Tuesday, 02 January 2024 12:17 GMT

Dollar remains near 2-year high on Thursday, driven by Fed’s rates indications


(MENAFN) The dollar remained near a two-year high on Thursday, buoyed by the Federal Reserve's indication of a slower pace for interest rate cuts next year. In contrast, the yen weakened after the bank of Japan opted to keep interest rates unchanged, maintaining its cautious approach to monetary policy. The diverging strategies between the two central banks highlighted the growing strength of the dollar against other currencies.

The hawkish stance of Federal Reserve Chairman Jerome Powell and his team has caused a sharp shift in market expectations regarding monetary policy easing in 2024. This has triggered a broad rally for the dollar, with currencies such as the Swiss franc and the Canadian dollar hitting record lows during early Asian trading on Thursday.

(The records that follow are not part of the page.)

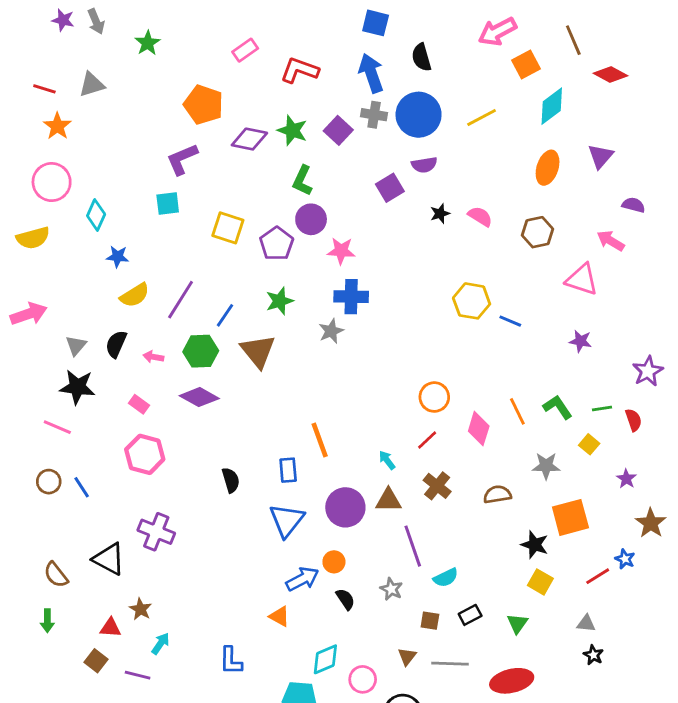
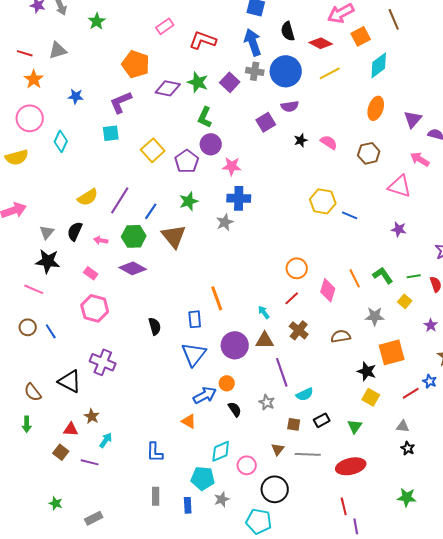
red diamond: (611, 75) -> (321, 43), moved
purple triangle: (601, 156) -> (413, 119), moved
yellow square: (228, 228) -> (153, 150), turned 30
blue star: (118, 257) -> (76, 96), moved

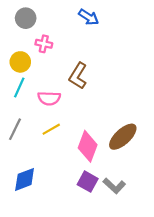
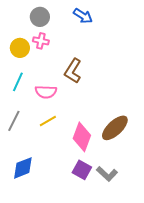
gray circle: (26, 18) -> (40, 17), moved
yellow circle: (20, 62) -> (20, 48), moved

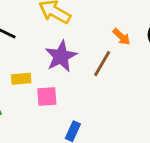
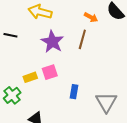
yellow rectangle: (21, 79) -> (30, 77), moved

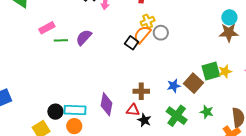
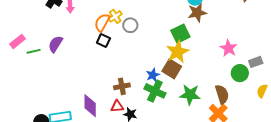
orange semicircle: (142, 34) -> (102, 23), moved
green square: (211, 71) -> (180, 34), moved
yellow star: (225, 71) -> (178, 52), moved, size x1.6
green star: (207, 112) -> (190, 95), size x1.5
green cross: (177, 116) -> (155, 91), moved

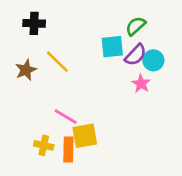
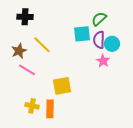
purple semicircle: (136, 55) -> (99, 40), turned 138
pink line: (66, 117) -> (27, 70), moved
yellow square: (85, 136) -> (62, 86), moved

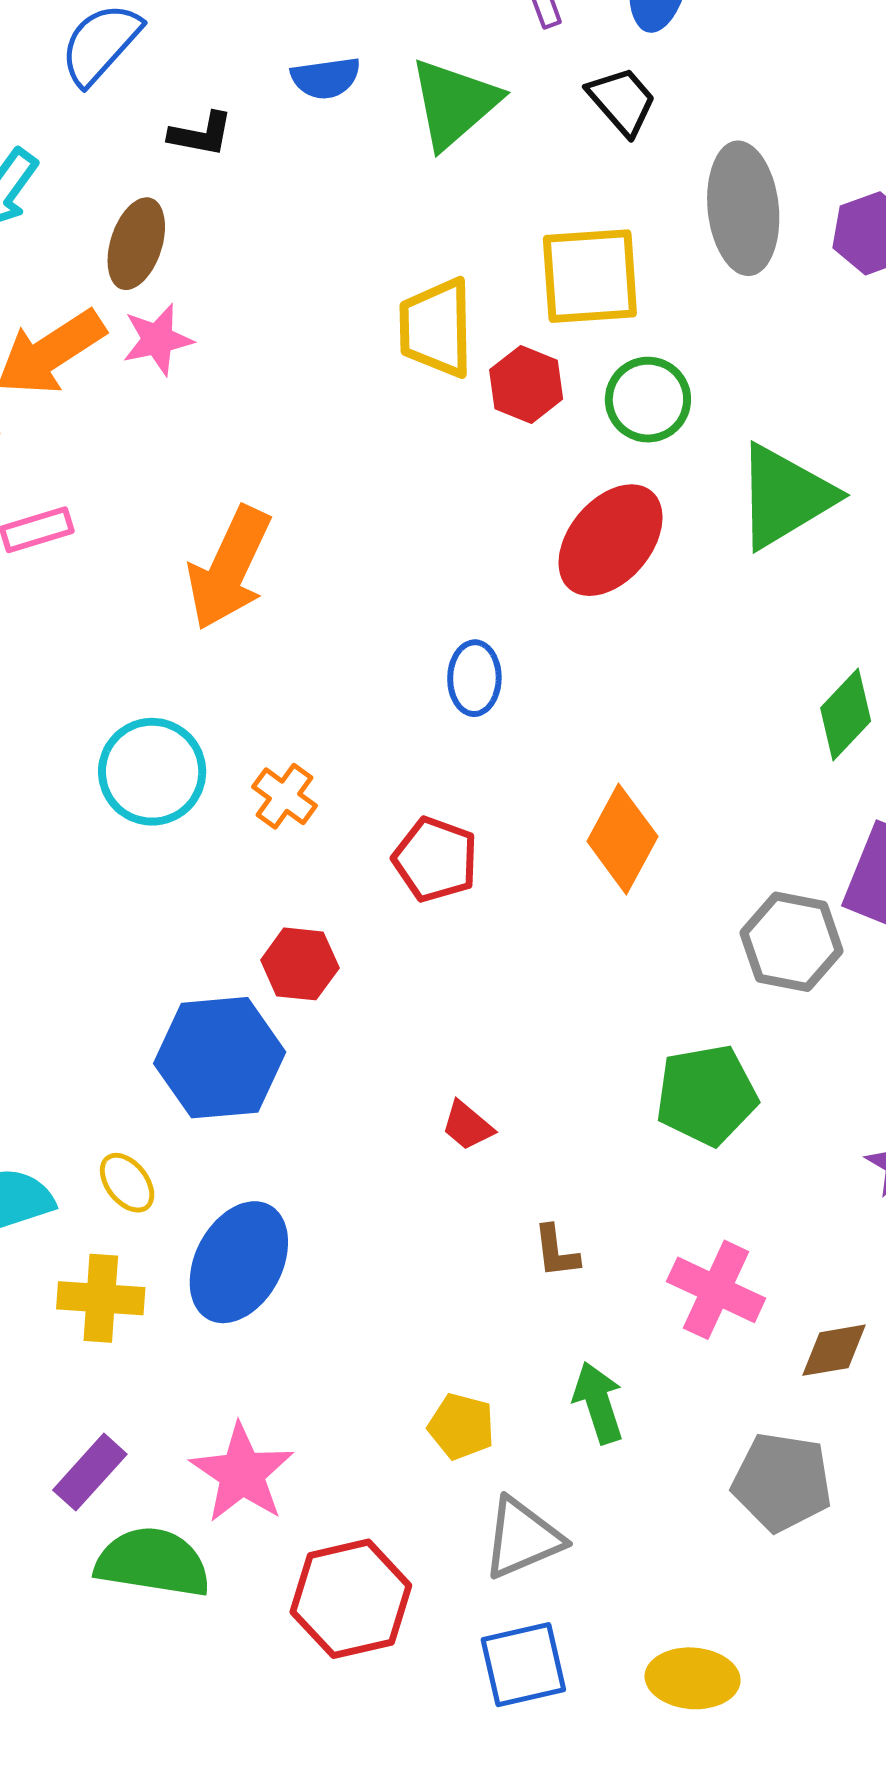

The Fed’s communication appears to have reinforced confidence in the dollar as traders adjust to a prolonged period of higher U.S. interest rates.

Nick Rees, chief FX analyst at Monex Europe, commented on the Federal Reserve’s decision, describing it as the potential start of a longer pause in rate adjustments, even though it may be too early to confirm definitively. Rees stated that he expects U.S. interest rates to remain unchanged at least through the first half of 2025, noting that this outlook supports the dollar's strength in the months ahead.

Meanwhile, the Bank of Japan maintained its benchmark interest rates on Thursday, aligning with market expectations. Policymakers indicated a preference for more time to evaluate whether wage growth would become more widespread and sustain inflation consistently around the 2 percent target. The decision reflects Japan’s cautious approach to monetary adjustments, contrasting with the Fed’s more assertive tone and further emphasizing the divergence in global monetary policies.